» Assignment:
Give the listing again in full, matching it character for character.
-- Working data follows --
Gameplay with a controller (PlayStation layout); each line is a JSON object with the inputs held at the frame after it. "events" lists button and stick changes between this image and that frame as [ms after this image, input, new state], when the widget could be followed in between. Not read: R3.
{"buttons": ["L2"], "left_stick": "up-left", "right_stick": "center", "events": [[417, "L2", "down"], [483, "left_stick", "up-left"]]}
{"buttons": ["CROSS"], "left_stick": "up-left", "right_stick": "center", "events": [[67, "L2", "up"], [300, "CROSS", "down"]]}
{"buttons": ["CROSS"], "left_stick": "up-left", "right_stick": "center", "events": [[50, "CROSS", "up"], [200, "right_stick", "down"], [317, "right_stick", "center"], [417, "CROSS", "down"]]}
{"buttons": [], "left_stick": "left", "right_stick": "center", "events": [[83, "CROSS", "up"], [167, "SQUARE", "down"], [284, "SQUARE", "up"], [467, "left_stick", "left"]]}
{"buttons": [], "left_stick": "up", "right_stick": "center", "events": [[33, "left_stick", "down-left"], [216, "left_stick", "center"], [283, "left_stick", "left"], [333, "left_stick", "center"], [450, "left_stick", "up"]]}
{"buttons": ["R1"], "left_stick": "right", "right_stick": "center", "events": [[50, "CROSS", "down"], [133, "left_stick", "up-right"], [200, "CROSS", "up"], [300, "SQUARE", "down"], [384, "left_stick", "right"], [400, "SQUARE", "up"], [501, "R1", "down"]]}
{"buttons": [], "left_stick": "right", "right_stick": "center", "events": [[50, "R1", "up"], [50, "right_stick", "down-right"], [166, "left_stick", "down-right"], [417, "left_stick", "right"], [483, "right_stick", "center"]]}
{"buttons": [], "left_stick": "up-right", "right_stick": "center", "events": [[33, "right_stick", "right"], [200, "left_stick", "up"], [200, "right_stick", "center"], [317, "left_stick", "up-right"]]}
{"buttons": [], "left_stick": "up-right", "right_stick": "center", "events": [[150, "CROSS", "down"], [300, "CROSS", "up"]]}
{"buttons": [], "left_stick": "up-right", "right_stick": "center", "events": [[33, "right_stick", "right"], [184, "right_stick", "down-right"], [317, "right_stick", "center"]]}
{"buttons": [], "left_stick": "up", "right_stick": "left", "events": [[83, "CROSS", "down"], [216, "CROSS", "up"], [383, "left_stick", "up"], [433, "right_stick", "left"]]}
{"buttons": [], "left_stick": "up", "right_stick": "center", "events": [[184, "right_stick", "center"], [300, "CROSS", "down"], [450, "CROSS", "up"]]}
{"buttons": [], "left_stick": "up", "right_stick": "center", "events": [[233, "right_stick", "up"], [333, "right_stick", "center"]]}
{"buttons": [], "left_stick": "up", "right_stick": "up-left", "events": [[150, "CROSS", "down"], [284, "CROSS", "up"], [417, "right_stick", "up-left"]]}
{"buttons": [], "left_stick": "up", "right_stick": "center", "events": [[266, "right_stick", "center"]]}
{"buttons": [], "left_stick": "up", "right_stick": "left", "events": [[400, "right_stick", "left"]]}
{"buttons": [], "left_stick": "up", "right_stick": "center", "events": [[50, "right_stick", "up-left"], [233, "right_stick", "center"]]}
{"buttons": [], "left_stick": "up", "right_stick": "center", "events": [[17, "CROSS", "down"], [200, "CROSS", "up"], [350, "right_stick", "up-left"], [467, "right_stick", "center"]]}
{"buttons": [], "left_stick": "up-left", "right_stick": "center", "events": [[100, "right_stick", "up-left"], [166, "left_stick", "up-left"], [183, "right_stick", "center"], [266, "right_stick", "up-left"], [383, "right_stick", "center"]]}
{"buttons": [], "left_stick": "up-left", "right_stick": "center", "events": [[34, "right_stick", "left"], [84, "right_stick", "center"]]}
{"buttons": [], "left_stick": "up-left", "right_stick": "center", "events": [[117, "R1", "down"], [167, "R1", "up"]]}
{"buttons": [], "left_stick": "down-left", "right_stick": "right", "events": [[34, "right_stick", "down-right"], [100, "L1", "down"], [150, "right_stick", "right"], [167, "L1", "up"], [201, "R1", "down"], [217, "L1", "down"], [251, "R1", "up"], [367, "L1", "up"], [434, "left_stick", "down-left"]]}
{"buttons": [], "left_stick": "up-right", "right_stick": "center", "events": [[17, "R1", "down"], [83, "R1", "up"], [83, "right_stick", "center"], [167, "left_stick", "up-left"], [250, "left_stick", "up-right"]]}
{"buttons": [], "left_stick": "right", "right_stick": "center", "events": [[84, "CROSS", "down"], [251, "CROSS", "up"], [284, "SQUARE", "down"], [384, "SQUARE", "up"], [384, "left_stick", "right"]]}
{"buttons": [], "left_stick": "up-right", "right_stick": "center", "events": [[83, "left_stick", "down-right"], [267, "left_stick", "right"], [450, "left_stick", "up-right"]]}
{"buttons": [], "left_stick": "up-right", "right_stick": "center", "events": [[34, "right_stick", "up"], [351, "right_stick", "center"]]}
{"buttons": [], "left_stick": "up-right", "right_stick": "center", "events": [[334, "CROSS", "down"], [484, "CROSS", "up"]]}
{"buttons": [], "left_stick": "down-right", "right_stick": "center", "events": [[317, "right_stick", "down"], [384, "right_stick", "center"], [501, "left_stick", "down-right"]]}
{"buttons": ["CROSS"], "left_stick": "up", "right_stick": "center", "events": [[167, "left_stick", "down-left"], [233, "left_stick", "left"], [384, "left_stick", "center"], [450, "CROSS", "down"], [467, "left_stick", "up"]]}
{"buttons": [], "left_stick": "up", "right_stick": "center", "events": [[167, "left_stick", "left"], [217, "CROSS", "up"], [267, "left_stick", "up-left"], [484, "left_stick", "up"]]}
-- Working data concluded --
» Answer box:
Gameplay with a controller (PlayStation layout); each line is a JSON object with the inputs held at the frame after it. "events" lists button and stick changes between this image and that frame as [ms after this image, input, new state], when the widget could be followed in between. Not read: R3.
{"buttons": ["L2"], "left_stick": "up-left", "right_stick": "center", "events": [[417, "L2", "down"], [483, "left_stick", "up-left"]]}
{"buttons": ["CROSS"], "left_stick": "up-left", "right_stick": "center", "events": [[67, "L2", "up"], [300, "CROSS", "down"]]}
{"buttons": ["CROSS"], "left_stick": "up-left", "right_stick": "center", "events": [[50, "CROSS", "up"], [200, "right_stick", "down"], [317, "right_stick", "center"], [417, "CROSS", "down"]]}
{"buttons": [], "left_stick": "left", "right_stick": "center", "events": [[83, "CROSS", "up"], [167, "SQUARE", "down"], [284, "SQUARE", "up"], [467, "left_stick", "left"]]}
{"buttons": [], "left_stick": "up", "right_stick": "center", "events": [[33, "left_stick", "down-left"], [216, "left_stick", "center"], [283, "left_stick", "left"], [333, "left_stick", "center"], [450, "left_stick", "up"]]}
{"buttons": ["R1"], "left_stick": "right", "right_stick": "center", "events": [[50, "CROSS", "down"], [133, "left_stick", "up-right"], [200, "CROSS", "up"], [300, "SQUARE", "down"], [384, "left_stick", "right"], [400, "SQUARE", "up"], [501, "R1", "down"]]}
{"buttons": [], "left_stick": "right", "right_stick": "center", "events": [[50, "R1", "up"], [50, "right_stick", "down-right"], [166, "left_stick", "down-right"], [417, "left_stick", "right"], [483, "right_stick", "center"]]}
{"buttons": [], "left_stick": "up-right", "right_stick": "center", "events": [[33, "right_stick", "right"], [200, "left_stick", "up"], [200, "right_stick", "center"], [317, "left_stick", "up-right"]]}
{"buttons": [], "left_stick": "up-right", "right_stick": "center", "events": [[150, "CROSS", "down"], [300, "CROSS", "up"]]}
{"buttons": [], "left_stick": "up-right", "right_stick": "center", "events": [[33, "right_stick", "right"], [184, "right_stick", "down-right"], [317, "right_stick", "center"]]}
{"buttons": [], "left_stick": "up", "right_stick": "left", "events": [[83, "CROSS", "down"], [216, "CROSS", "up"], [383, "left_stick", "up"], [433, "right_stick", "left"]]}
{"buttons": [], "left_stick": "up", "right_stick": "center", "events": [[184, "right_stick", "center"], [300, "CROSS", "down"], [450, "CROSS", "up"]]}
{"buttons": [], "left_stick": "up", "right_stick": "center", "events": [[233, "right_stick", "up"], [333, "right_stick", "center"]]}
{"buttons": [], "left_stick": "up", "right_stick": "up-left", "events": [[150, "CROSS", "down"], [284, "CROSS", "up"], [417, "right_stick", "up-left"]]}
{"buttons": [], "left_stick": "up", "right_stick": "center", "events": [[266, "right_stick", "center"]]}
{"buttons": [], "left_stick": "up", "right_stick": "left", "events": [[400, "right_stick", "left"]]}
{"buttons": [], "left_stick": "up", "right_stick": "center", "events": [[50, "right_stick", "up-left"], [233, "right_stick", "center"]]}
{"buttons": [], "left_stick": "up", "right_stick": "center", "events": [[17, "CROSS", "down"], [200, "CROSS", "up"], [350, "right_stick", "up-left"], [467, "right_stick", "center"]]}
{"buttons": [], "left_stick": "up-left", "right_stick": "center", "events": [[100, "right_stick", "up-left"], [166, "left_stick", "up-left"], [183, "right_stick", "center"], [266, "right_stick", "up-left"], [383, "right_stick", "center"]]}
{"buttons": [], "left_stick": "up-left", "right_stick": "center", "events": [[34, "right_stick", "left"], [84, "right_stick", "center"]]}
{"buttons": [], "left_stick": "up-left", "right_stick": "center", "events": [[117, "R1", "down"], [167, "R1", "up"]]}
{"buttons": [], "left_stick": "down-left", "right_stick": "right", "events": [[34, "right_stick", "down-right"], [100, "L1", "down"], [150, "right_stick", "right"], [167, "L1", "up"], [201, "R1", "down"], [217, "L1", "down"], [251, "R1", "up"], [367, "L1", "up"], [434, "left_stick", "down-left"]]}
{"buttons": [], "left_stick": "up-right", "right_stick": "center", "events": [[17, "R1", "down"], [83, "R1", "up"], [83, "right_stick", "center"], [167, "left_stick", "up-left"], [250, "left_stick", "up-right"]]}
{"buttons": [], "left_stick": "right", "right_stick": "center", "events": [[84, "CROSS", "down"], [251, "CROSS", "up"], [284, "SQUARE", "down"], [384, "SQUARE", "up"], [384, "left_stick", "right"]]}
{"buttons": [], "left_stick": "up-right", "right_stick": "center", "events": [[83, "left_stick", "down-right"], [267, "left_stick", "right"], [450, "left_stick", "up-right"]]}
{"buttons": [], "left_stick": "up-right", "right_stick": "center", "events": [[34, "right_stick", "up"], [351, "right_stick", "center"]]}
{"buttons": [], "left_stick": "up-right", "right_stick": "center", "events": [[334, "CROSS", "down"], [484, "CROSS", "up"]]}
{"buttons": [], "left_stick": "down-right", "right_stick": "center", "events": [[317, "right_stick", "down"], [384, "right_stick", "center"], [501, "left_stick", "down-right"]]}
{"buttons": ["CROSS"], "left_stick": "up", "right_stick": "center", "events": [[167, "left_stick", "down-left"], [233, "left_stick", "left"], [384, "left_stick", "center"], [450, "CROSS", "down"], [467, "left_stick", "up"]]}
{"buttons": [], "left_stick": "up", "right_stick": "center", "events": [[167, "left_stick", "left"], [217, "CROSS", "up"], [267, "left_stick", "up-left"], [484, "left_stick", "up"]]}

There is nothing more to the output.